Литмир - Электронная Библиотека

– Как он… был убит? – сжав под столом кулаки, спросил Антон Маркович. – Он сразу умер или…

– Ваш сын погиб героически. Красиво погиб. Даже картинно. И я вам это говорю не в утешение, это правда. Помните в «Войне и мире», как Болконский повел в атаку солдат, со знаменем? В точности так же. Только мы в атаку со знаменами не ходили… Убило его на месте. Наповал, в первую же секунду. Похоронили в братской могиле, со всеми остальными. У нас треть роты полегла на той поганой улице.

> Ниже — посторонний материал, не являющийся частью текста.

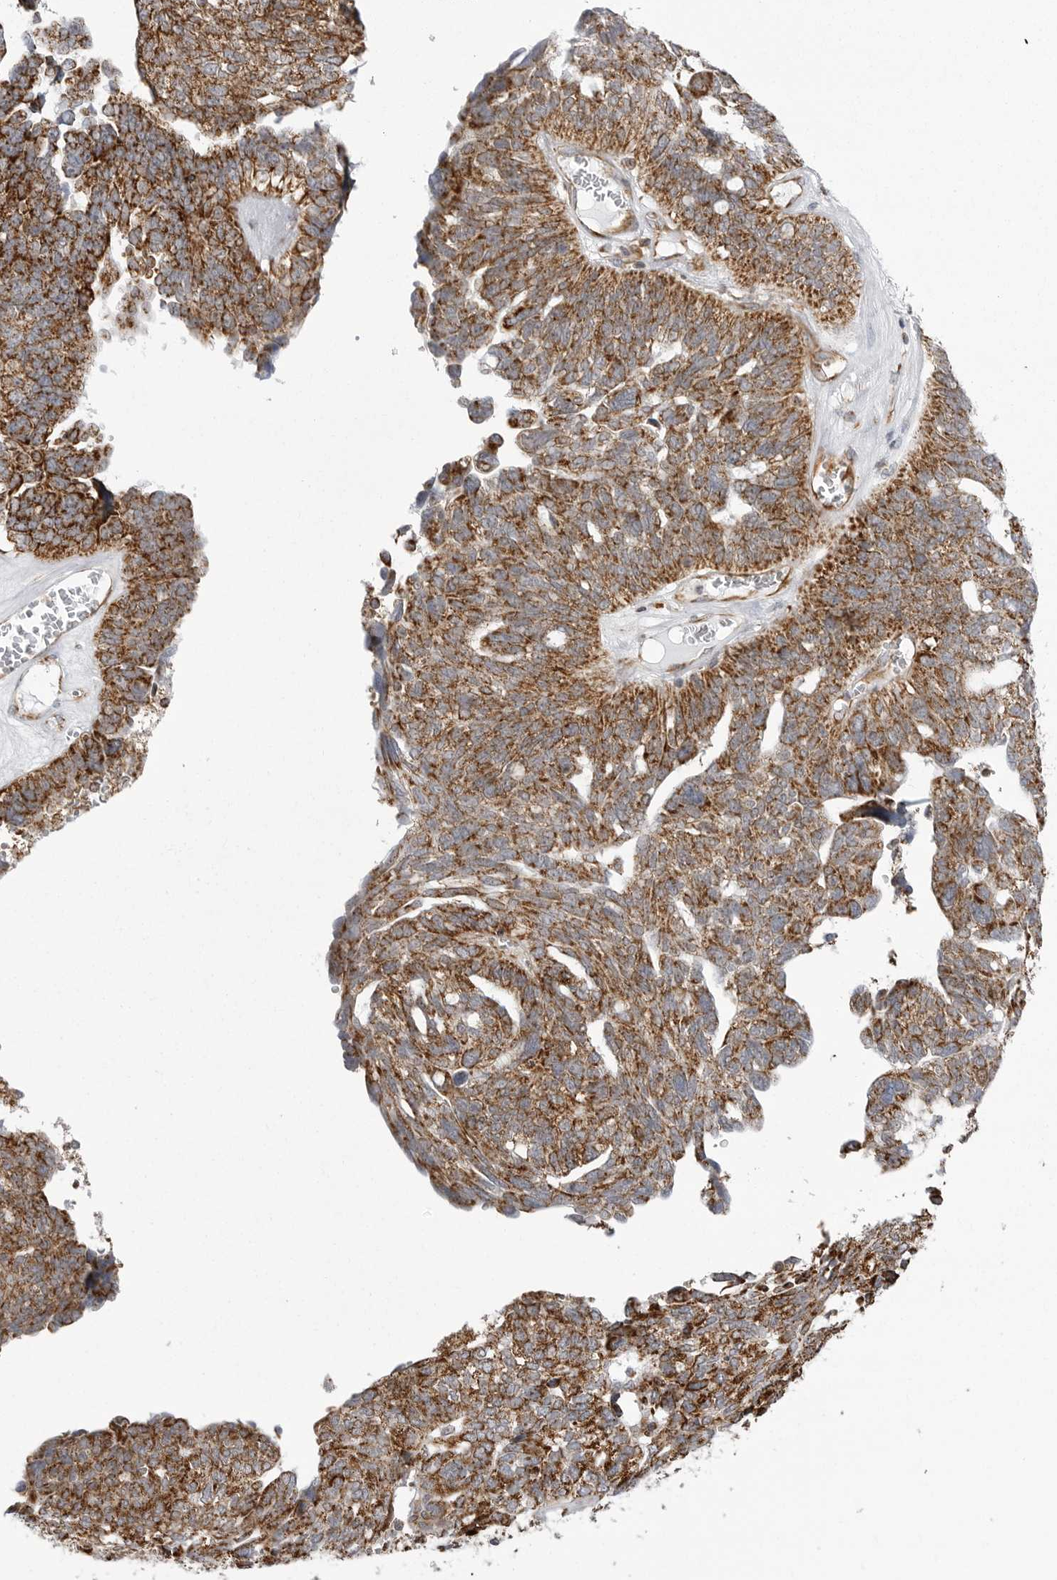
{"staining": {"intensity": "strong", "quantity": ">75%", "location": "cytoplasmic/membranous"}, "tissue": "ovarian cancer", "cell_type": "Tumor cells", "image_type": "cancer", "snomed": [{"axis": "morphology", "description": "Cystadenocarcinoma, serous, NOS"}, {"axis": "topography", "description": "Ovary"}], "caption": "DAB (3,3'-diaminobenzidine) immunohistochemical staining of ovarian cancer displays strong cytoplasmic/membranous protein staining in approximately >75% of tumor cells.", "gene": "FH", "patient": {"sex": "female", "age": 79}}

– Я летом был в Бреслау. По линии Общества советско-польской дружбы. – У Антона Марковича текли слезы, он утирал их ладонью. – Там на кладбище советских воинов целые шеренги братских могил… Я ходил, пытался почувствовать, в которой… Ужасно тяжелая там атмосфера, прямо дышать нельзя… Столько любви похоронено…

Он не сумел объяснить, что имеет в виду, потому что окончательно расквасился.

Санин сидел молча, ждал.

– …Извините. Я не должен был терзать вас зрелищем родительской скорби, – сконфуженно сказал минуту спустя Клобуков, пряча платок. Сам понял, что это прозвучало манерно.

– Скорбь дело правильное, – спокойно ответил Санин. – Вот его вещи.

В скрипучем, почти новеньком планшете лежали парадные золотые погоны с маленькой звездочкой, открытки с какими-то немецкими видами, детский рисунок – похоже Адин, две фотокарточки и тетрадь в замшевом переплете – небольшого формата, но довольно толстая. Неужели Рэм вел дневник? Какой это был бы подарок судьбы – услышать живой голос сына! С забившимся сердцем Антон Маркович стал перелистывать. Увы. Мелкий незнакомый почерк, чуть не половина тонких, папиросной бумаги страниц выдраны. Похоже, они просто использовались для самокруток.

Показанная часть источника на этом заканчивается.